In a blog post today, Microsoft announced an update to Face API that improves the facial recognition platform’s ability to recognize gender across different skin tones, a longstanding challenge for computer vision platforms.
With the improvements, the Redmond company said, it was able to reduce error rates for men and women with darker skin by up to 20 times, and by 9 times for women.
For years, researchers have demonstrated facial ID systems’ susceptibility to ethnic bias. A 2011 study found that algorithms in China, Japan, and South Korea had more trouble distinguishing between Caucasian faces than faces of East Asians, and a separate study showed that widely deployed facial recognition tech from security vendors performed 5 to 10 percent worse on African American faces.
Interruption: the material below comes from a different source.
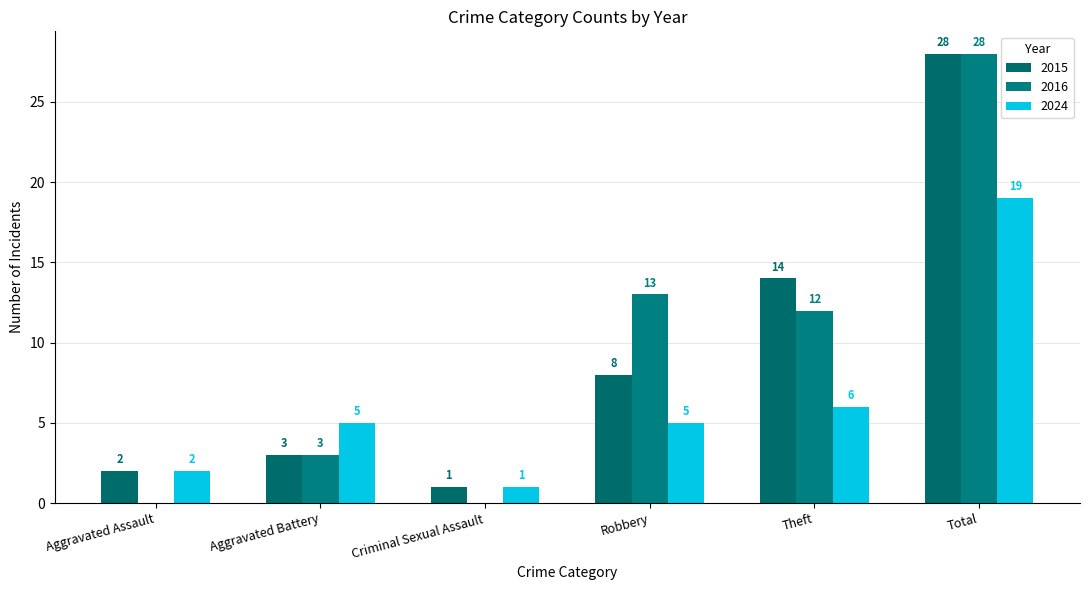

What is the total value across all series at Robbery?

26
To tackle the problem, researchers at Microsoft revised and expanded Face API’s training and benchmark datasets and collected new data across skin tones, genders, and ages. It also worked with experts in artificial intelligence (AI) fairness to improve the precision of the algorithm’s gender classifier.
“We had conversations about different ways to detect bias and operationalize fairness,” Hanna Wallach, senior researcher at Microsoft’s New York research lab, said in a statement. “We talked about data collection efforts to diversify the training data. We talked about different strategies to internally test our systems before we deploy them.”
The enhanced Face AI tech is just the start of a company-wide effort to minimize bias in AI. Microsoft is developing tools that help engineers identify blind spots in training data that might result in algorithms with high gender classification error rates. The company is also establishing best practices for detecting and mitigating unfairness in the course of AI systems development, according to the blog post.
More concretely, Microsoft’s Bing team is collaborating with ethics experts to explore ways to surface search results that reflect “the active discussion in boardrooms, throughout academia and on social media about the dearth of female CEOs.” Microsoft notes that less than 5 percent of Fortune 500 CEOs are women and that web search results for “CEO” largely turn up images of men.
“If we are training machine learning systems to mimic decisions made in a biased society, using data generated by that society, then those systems will necessarily reproduce its biases,” Wallach said. “This is an opportunity to really think about what values we are reflecting in our systems, and whether they are the values we want to be reflecting in our systems.”
Microsoft isn’t the only company attempting to minimize algorithmic bias. In May, Facebook announced Fairness Flow, which automatically warns if an algorithm is making an unfair judgment about a person based on his or her race, gender, or age. Recent studies from IBM’s Watson and Cloud Platforms group have also focused on mitigating bias in AI models, specifically as they relate to facial recognition.